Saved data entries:

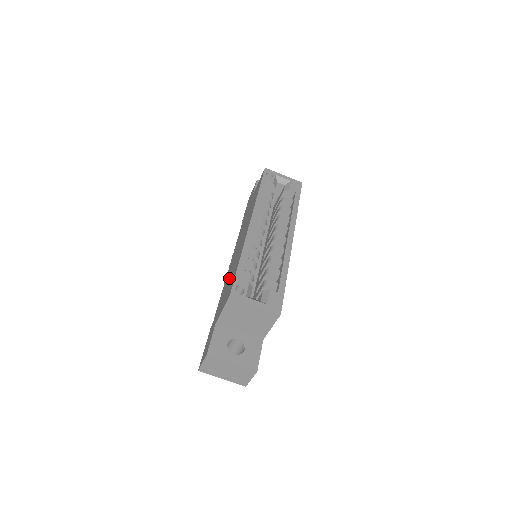
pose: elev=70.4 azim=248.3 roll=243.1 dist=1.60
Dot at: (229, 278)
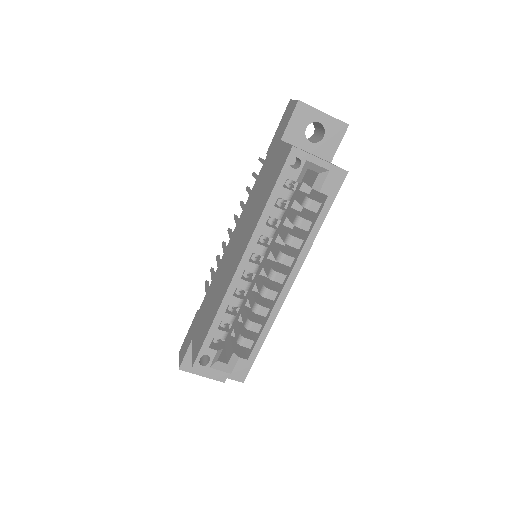
Dot at: (212, 297)
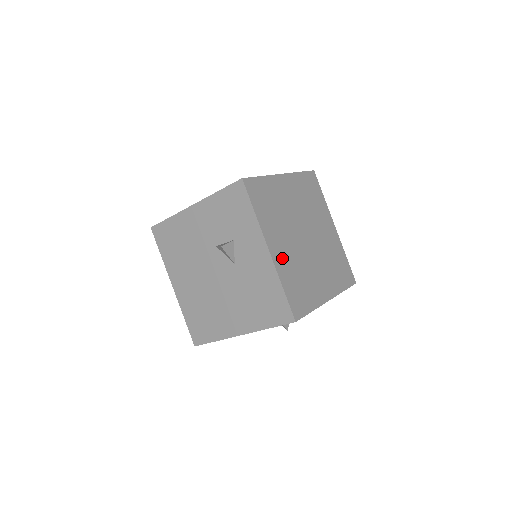
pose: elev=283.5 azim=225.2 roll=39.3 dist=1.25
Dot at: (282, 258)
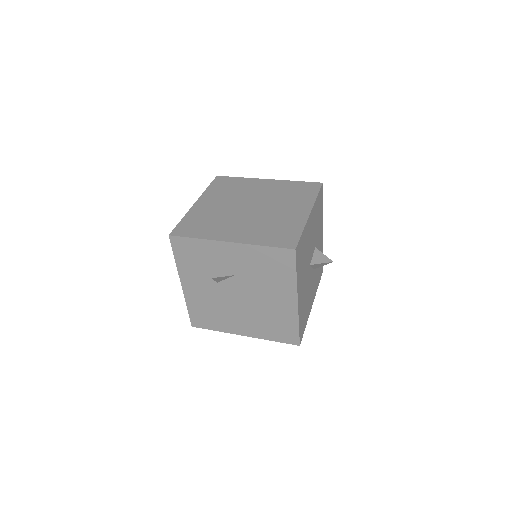
Dot at: (244, 235)
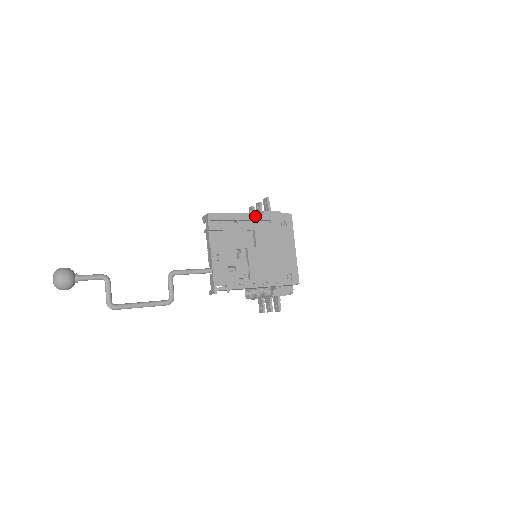
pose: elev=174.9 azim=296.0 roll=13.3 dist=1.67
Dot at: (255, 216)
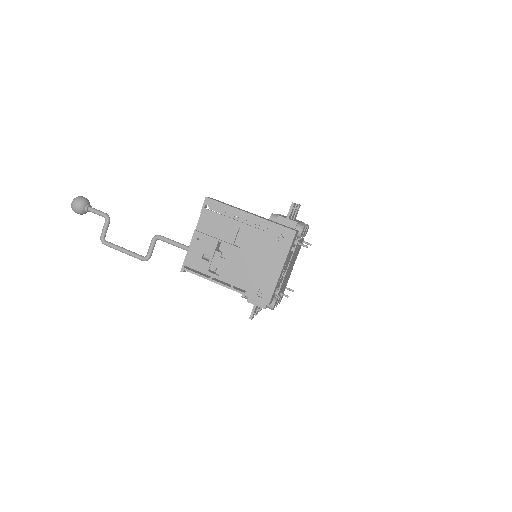
Dot at: (253, 218)
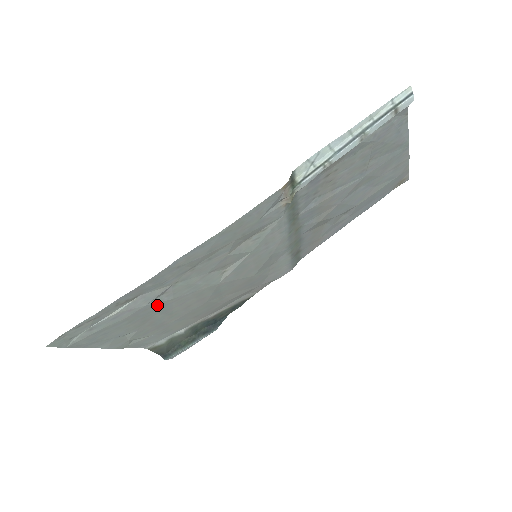
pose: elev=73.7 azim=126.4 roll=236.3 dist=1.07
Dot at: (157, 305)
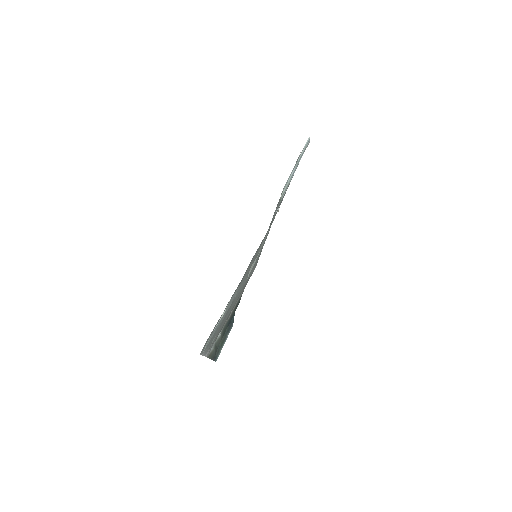
Dot at: occluded
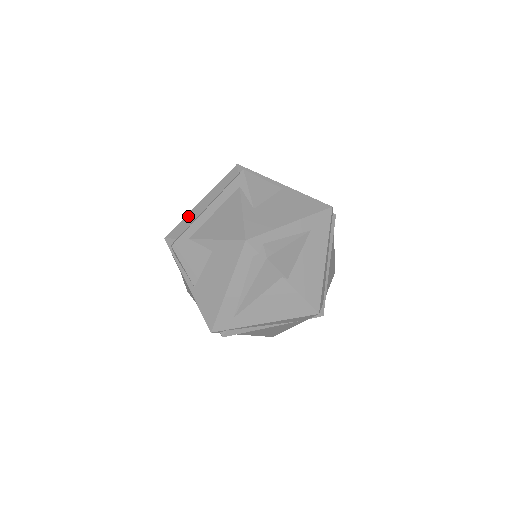
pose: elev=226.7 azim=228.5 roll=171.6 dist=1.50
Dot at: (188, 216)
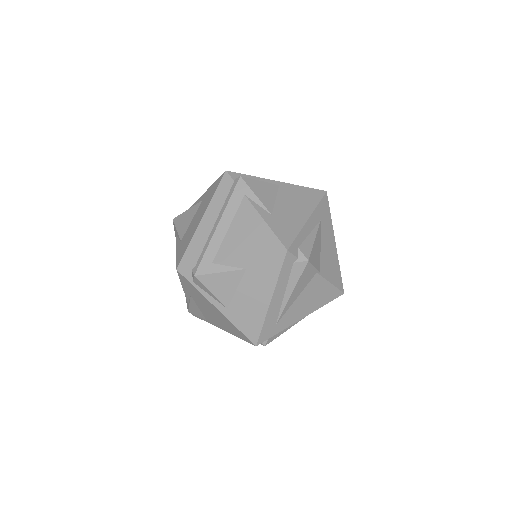
Dot at: (195, 239)
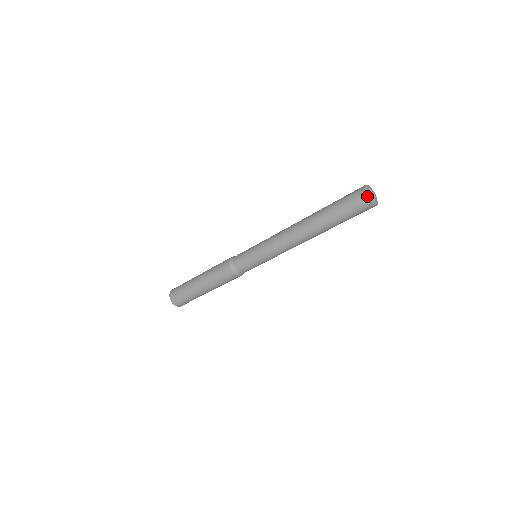
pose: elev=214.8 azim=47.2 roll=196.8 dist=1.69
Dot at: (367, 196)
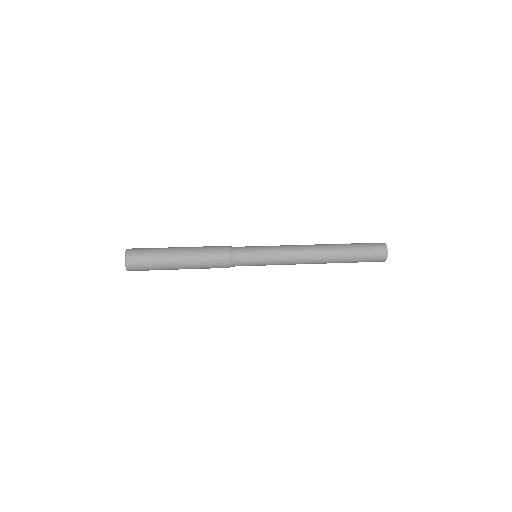
Dot at: (383, 261)
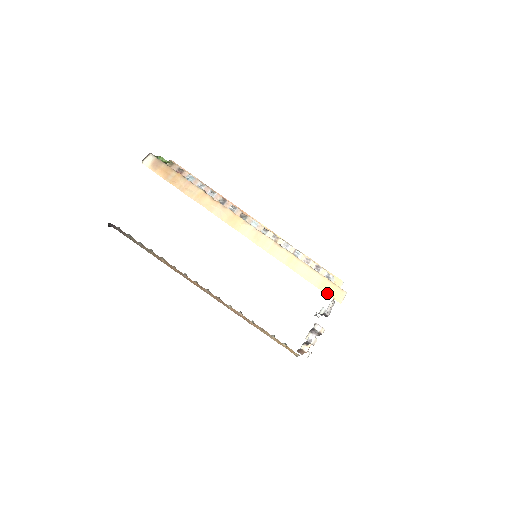
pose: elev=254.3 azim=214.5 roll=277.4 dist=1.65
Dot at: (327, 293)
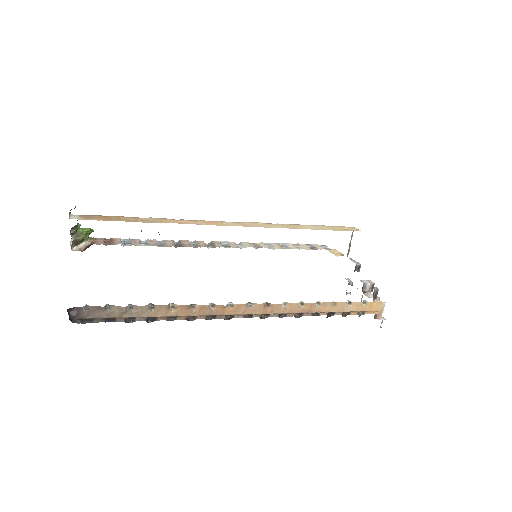
Dot at: (344, 230)
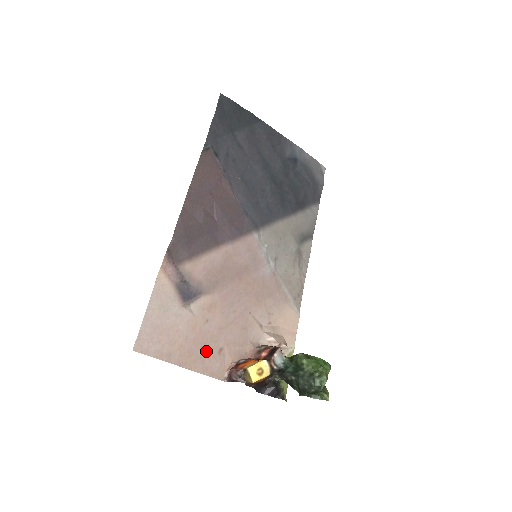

## Goal of the exercise
Convert every line from the one with "pose: elev=174.9 azim=296.0" through the final line into a JSON list of strings, one string per line. Skip blank lines and leave out the pictures.

## Written solution
[
  "pose: elev=174.9 azim=296.0 roll=13.3 dist=1.67",
  "Dot at: (255, 216)",
  "Dot at: (253, 218)",
  "pose: elev=73.7 azim=126.4 roll=236.3 dist=1.07",
  "Dot at: (157, 305)",
  "Dot at: occluded",
  "pose: elev=226.7 azim=228.5 roll=171.6 dist=1.50",
  "Dot at: (188, 216)",
  "Dot at: (195, 239)",
  "pose: elev=214.8 azim=47.2 roll=196.8 dist=1.69",
  "Dot at: (367, 196)",
  "Dot at: (383, 261)",
  "pose: elev=254.3 azim=214.5 roll=277.4 dist=1.65",
  "Dot at: (327, 293)",
  "Dot at: (344, 230)"
]